◆ WHAT TO WORK ON
Turn the lines of the records below into a Markdown table with the columns Row and Line, starting with the line that contains "Vai al contenuto" and going on through the line that contains "Какие пропуска нужны для походов?". Skip blank lines and leave the pictures out.

◆ DATA SECTION
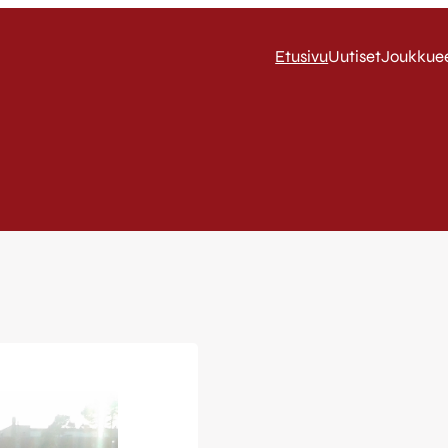
Etusivu
Uutiset
Joukkue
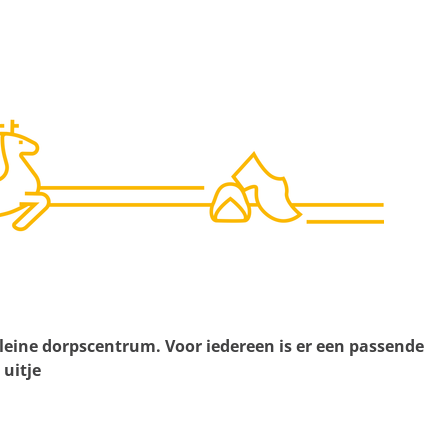
kleine dorpscentrum. Voor iedereen is er een passende
 uitje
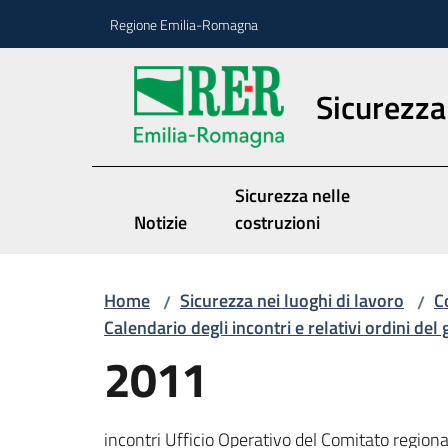
Vai al contenuto
Vai alla navigazione
Vai al footer
Regione Emilia-Romagna
Sicurezza 
Sicurezza nelle
Notizie
costruzioni
Home
Sicurezza nei luoghi di lavoro
C
/
/
Calendario degli incontri e relativi ordini del
2011
incontri Ufficio Operativo del Comitato regio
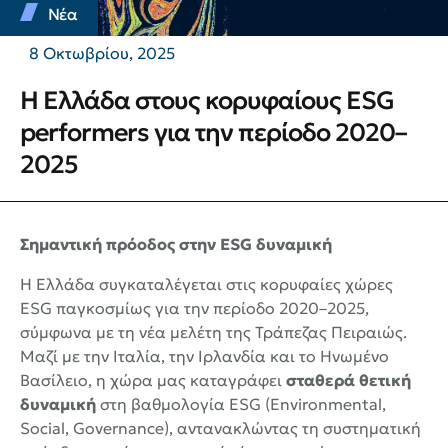
Νέα
8 Οκτωβρίου, 2025
Η Ελλάδα στους κορυφαίους ESG
performers για την περίοδο 2020–
2025
Σημαντική πρόοδος στην ESG δυναμική
Η Ελλάδα συγκαταλέγεται στις κορυφαίες χώρες
ESG παγκοσμίως για την περίοδο 2020–2025,
σύμφωνα με τη νέα μελέτη της Τράπεζας Πειραιώς.
Μαζί με την Ιταλία, την Ιρλανδία και το Ηνωμένο
Βασίλειο, η χώρα μας καταγράφει
σταθερά θετική
δυναμική
στη βαθμολογία ESG (Environmental,
Social, Governance), αντανακλώντας τη συστηματική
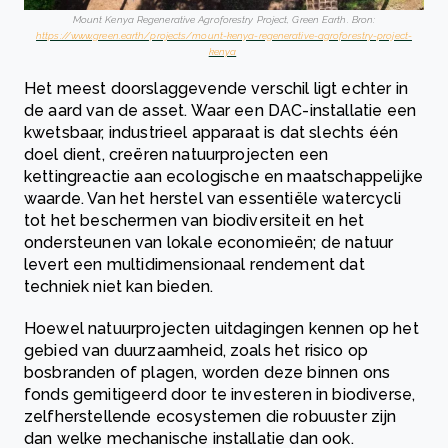
Mount Kenya Regenerative Agroforestry Project, Green Earth. Bron:
https://www.green.earth/projects/mount-kenya-regenerative-agroforestry-project-
kenya
Het meest doorslaggevende verschil ligt echter in
de aard van de asset. Waar een DAC-installatie een
kwetsbaar, industrieel apparaat is dat slechts één
doel dient, creëren natuurprojecten een
kettingreactie aan ecologische en maatschappelijke
waarde. Van het herstel van essentiële watercycli
tot het beschermen van biodiversiteit en het
ondersteunen van lokale economieën; de natuur
levert een multidimensionaal rendement dat
techniek niet kan bieden.
Hoewel natuurprojecten uitdagingen kennen op het
gebied van duurzaamheid, zoals het risico op
bosbranden of plagen, worden deze binnen ons
fonds gemitigeerd door te investeren in biodiverse,
zelfherstellende ecosystemen die robuuster zijn
dan welke mechanische installatie dan ook.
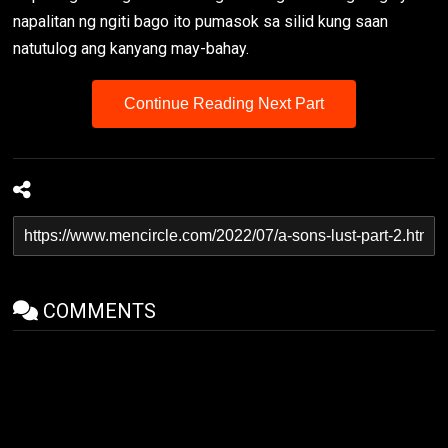
napalitan ng ngiti bago ito pumasok sa silid kung saan
natutulog ang kanyang may-bahay.
Continue Reading Next Part
COMMENTS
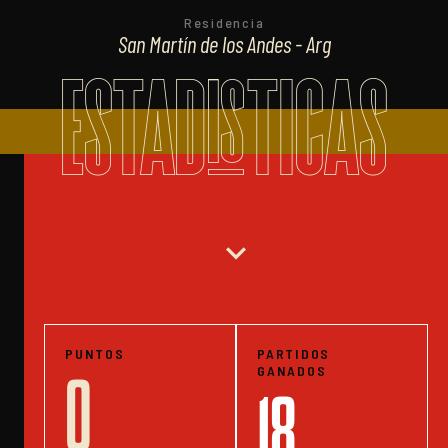
Residencia
San Martín de los Andes - Arg
ESTADISTICAS
expand_more
PUNTOS
PARTIDOS
GANADOS
0
18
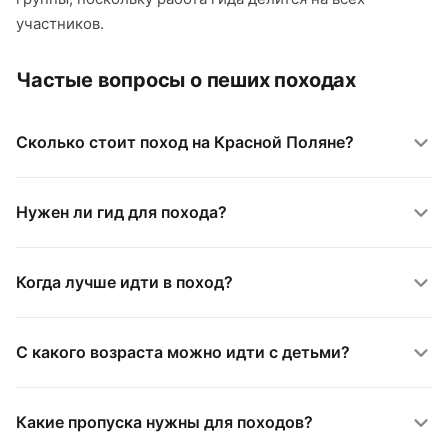
участников.
Частые вопросы о пеших походах
Сколько стоит поход на Красной Поляне?
Нужен ли гид для похода?
Когда лучше идти в поход?
С какого возраста можно идти с детьми?
Какие пропуска нужны для походов?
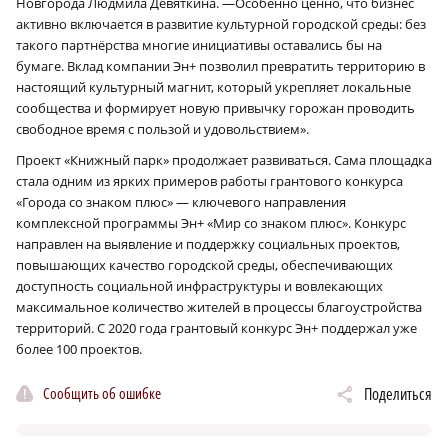
Новгорода Людмила Девяткина. —Особенно ценно, что бизнес
активно включается в развитие культурной городской среды: без
такого партнёрства многие инициативы оставались бы на
бумаге. Вклад компании Эн+ позволил превратить территорию в
настоящий культурный магнит, который укрепляет локальные
сообщества и формирует новую привычку горожан проводить
свободное время с пользой и удовольствием».
Проект «Книжный парк» продолжает развиваться. Сама площадка
стала одним из ярких примеров работы грантового конкурса
«Города со знаком плюс» — ключевого направления
комплексной программы Эн+ «Мир со знаком плюс». Конкурс
направлен на выявление и поддержку социальных проектов,
повышающих качество городской среды, обеспечивающих
доступность социальной инфраструктуры и вовлекающих
максимальное количество жителей в процессы благоустройства
территорий. С 2020 года грантовый конкурс Эн+ поддержал уже
более 100 проектов.
Сообщить об ошибке
Поделиться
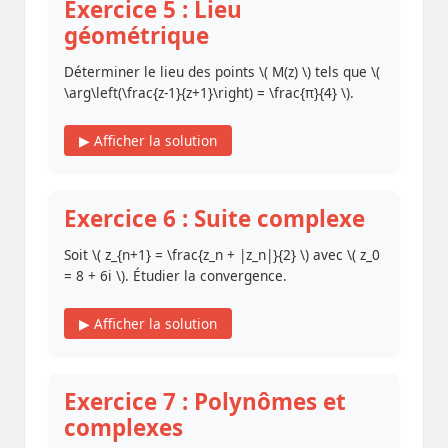
Exercice 5 : Lieu
géométrique
Déterminer le lieu des points \( M(z) \) tels que \(
\arg\left(\frac{z-1}{z+1}\right) = \frac{π}{4} \).
▶ Afficher la solution
Exercice 6 : Suite complexe
Soit \( z_{n+1} = \frac{z_n + |z_n|}{2} \) avec \( z_0
= 8 + 6i \). Étudier la convergence.
▶ Afficher la solution
Exercice 7 : Polynômes et
complexes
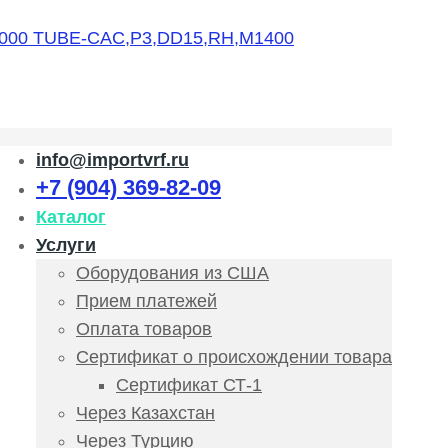
info@importvrf.ru
+7 (904) 369-82-09
Каталог
Услуги
Оборудования из США
Прием платежей
Оплата товаров
Сертификат о происхождении товара
Сертификат СТ-1
Через Казахстан
Через Турцию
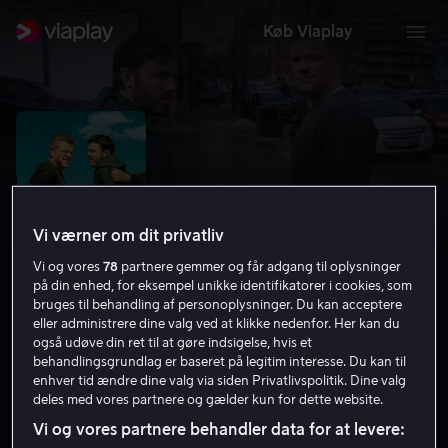
Køb Viaplay
Vi værner om dit privatliv
Vi og vores
78
partnere gemmer og får adgang til oplysninger
på din enhed, for eksempel unikke identifikatorer i cookies, som
bruges til behandling af personoplysninger. Du kan acceptere
eller administrere dine valg ved at klikke nedenfor. Her kan du
også udøve din ret til at gøre indsigelse, hvis et
The Instigators
behandlingsgrundlag er baseret på legitim interesse. Du kan til
enhver tid ændre dine valg via siden Privatlivspolitik. Dine valg
6.2
Komedie
Action
2024
1 t. 37 min
15 år
deles med vores partnere og gælder kun for dette website.
UHD
Vi og vores partnere behandler data for at levere:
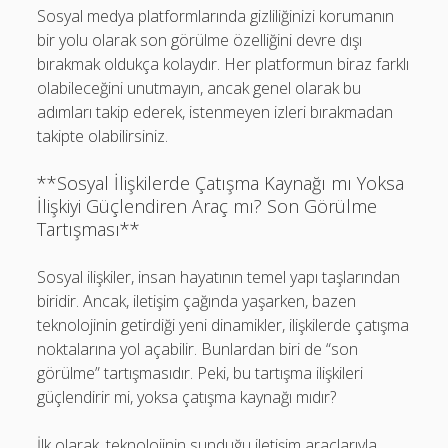
Sosyal medya platformlarında gizliliğinizi korumanın
bir yolu olarak son görülme özelliğini devre dışı
bırakmak oldukça kolaydır. Her platformun biraz farklı
olabileceğini unutmayın, ancak genel olarak bu
adımları takip ederek, istenmeyen izleri bırakmadan
takipte olabilirsiniz.
**Sosyal İlişkilerde Çatışma Kaynağı mı Yoksa
İlişkiyi Güçlendiren Araç mı? Son Görülme
Tartışması**
Sosyal ilişkiler, insan hayatının temel yapı taşlarından
biridir. Ancak, iletişim çağında yaşarken, bazen
teknolojinin getirdiği yeni dinamikler, ilişkilerde çatışma
noktalarına yol açabilir. Bunlardan biri de “son
görülme” tartışmasıdır. Peki, bu tartışma ilişkileri
güçlendirir mi, yoksa çatışma kaynağı mıdır?
İlk olarak, teknolojinin sunduğu iletişim araçlarıyla,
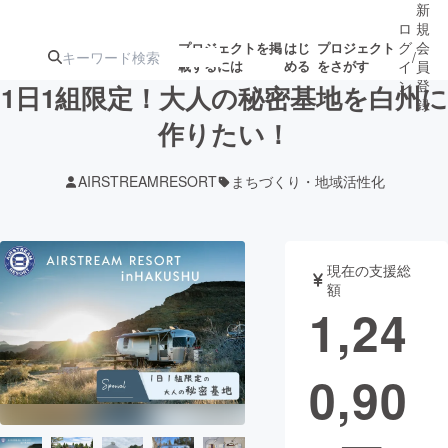
新
ロ
規
グ
会
プロジェクトを掲
はじ
プロジェクト
/
載するには
める
をさがす
イ
員
ン
登
1日1組限定！大人の秘密基地を白州に
録
作りたい！
人気のプロ
注目のリ
注目の新着プロ
募集終了が近いプ
もうすぐ公開
AIRSTREAMRESORT
まちづくり・地域活性化
ジェクト
ターン
ジェクト
ロジェクト
されます
アート・写真
音楽
現在の支援総
額
1,24
テクノロジー・ガジェット
ゲーム・サ
0,90
映像・映画
書籍・雑誌
ビジネス・起業
チャレンジ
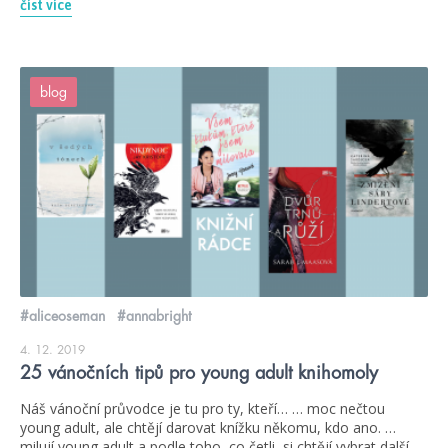
číst více
blog
#aliceoseman
#annabright
4. 12. 2019
25 vánočních tipů pro young adult knihomoly
Náš vánoční průvodce je tu pro ty, kteří… … moc nečtou
young adult, ale chtějí darovat knížku někomu, kdo ano. …
milují young adult a podle toho, co četli, si chtějí vybrat další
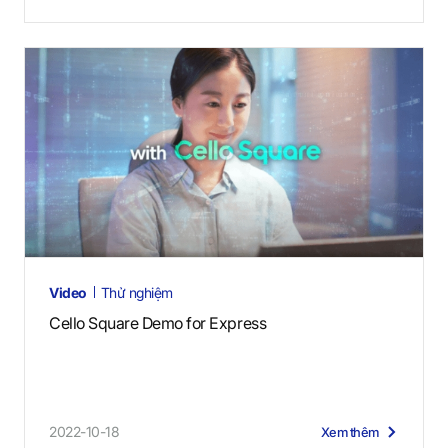
Video
Thử nghiệm
Cello Square Demo for Express
2022-10-18
Xem thêm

◆ ANSWER AREA
| Row | Line |
|---|---|
| 1 | Vai al contenuto |
| 2 | Vai alla navigazione |
| 3 | Vai al footer |
| 4 | Regione Emilia-Romagna |
| 5 | Sicurezza  |
| 6 | Sicurezza nelle |
| 7 | Notizie |
| 8 | costruzioni |
| 9 | Home |
| 10 | Sicurezza nei luoghi di lavoro |
| 11 | C |
| 12 | / |
| 13 | / |
| 14 | Calendario degli incontri e relativi ordini del |
| 15 | 2011 |
| 16 | incontri Ufficio Operativo del Comitato regio |
| 17 | Νέα |
| 18 | 8 Οκτωβρίου, 2025 |
| 19 | Η Ελλάδα στους κορυφαίους ESG |
| 20 | performers για την περίοδο 2020– |
| 21 | 2025 |
| 22 | Σημαντική πρόοδος στην ESG δυναμική |
| 23 | Η Ελλάδα συγκαταλέγεται στις κορυφαίες χώρες |
| 24 | ESG παγκοσμίως για την περίοδο 2020–2025, |
| 25 | σύμφωνα με τη νέα μελέτη της Τράπεζας Πειραιώς. |
| 26 | Μαζί με την Ιταλία, την Ιρλανδία και το Ηνωμένο |
| 27 | Βασίλειο, η χώρα μας καταγράφει |
| 28 | σταθερά θετική |
| 29 | δυναμική |
| 30 | στη βαθμολογία ESG (Environmental, |
| 31 | Social, Governance), αντανακλώντας τη συστηματική |
| 32 | Mount Kenya Regenerative Agroforestry Project, Green Earth. Bron: |
| 33 | https://www.green.earth/projects/mount-kenya-regenerative-agroforestry-project- |
| 34 | kenya |
| 35 | Het meest doorslaggevende verschil ligt echter in |
| 36 | de aard van de asset. Waar een DAC-installatie een |
| 37 | kwetsbaar, industrieel apparaat is dat slechts één |
| 38 | doel dient, creëren natuurprojecten een |
| 39 | kettingreactie aan ecologische en maatschappelijke |
| 40 | waarde. Van het herstel van essentiële watercycli |
| 41 | tot het beschermen van biodiversiteit en het |
| 42 | ondersteunen van lokale economieën; de natuur |
| 43 | levert een multidimensionaal rendement dat |
| 44 | techniek niet kan bieden. |
| 45 | Hoewel natuurprojecten uitdagingen kennen op het |
| 46 | gebied van duurzaamheid, zoals het risico op |
| 47 | bosbranden of plagen, worden deze binnen ons |
| 48 | fonds gemitigeerd door te investeren in biodiverse, |
| 49 | zelfherstellende ecosystemen die robuuster zijn |
| 50 | dan welke mechanische installatie dan ook. |
| 51 | napalitan ng ngiti bago ito pumasok sa silid kung saan |
| 52 | natutulog ang kanyang may-bahay. |
| 53 | Continue Reading Next Part |
| 54 | COMMENTS |
| 55 | Residencia |
| 56 | San Martín de los Andes - Arg |
| 57 | ESTADISTICAS |
| 58 | expand_more |
| 59 | PUNTOS |
| 60 | PARTIDOS |
| 61 | GANADOS |
| 62 | 0 |
| 63 | 18 |
| 64 | участников. |
| 65 | Частые вопросы о пеших походах |
| 66 | Сколько стоит поход на Красной Поляне? |
| 67 | Нужен ли гид для похода? |
| 68 | Когда лучше идти в поход? |
| 69 | С какого возраста можно идти с детьми? |
| 70 | Какие пропуска нужны для походов? |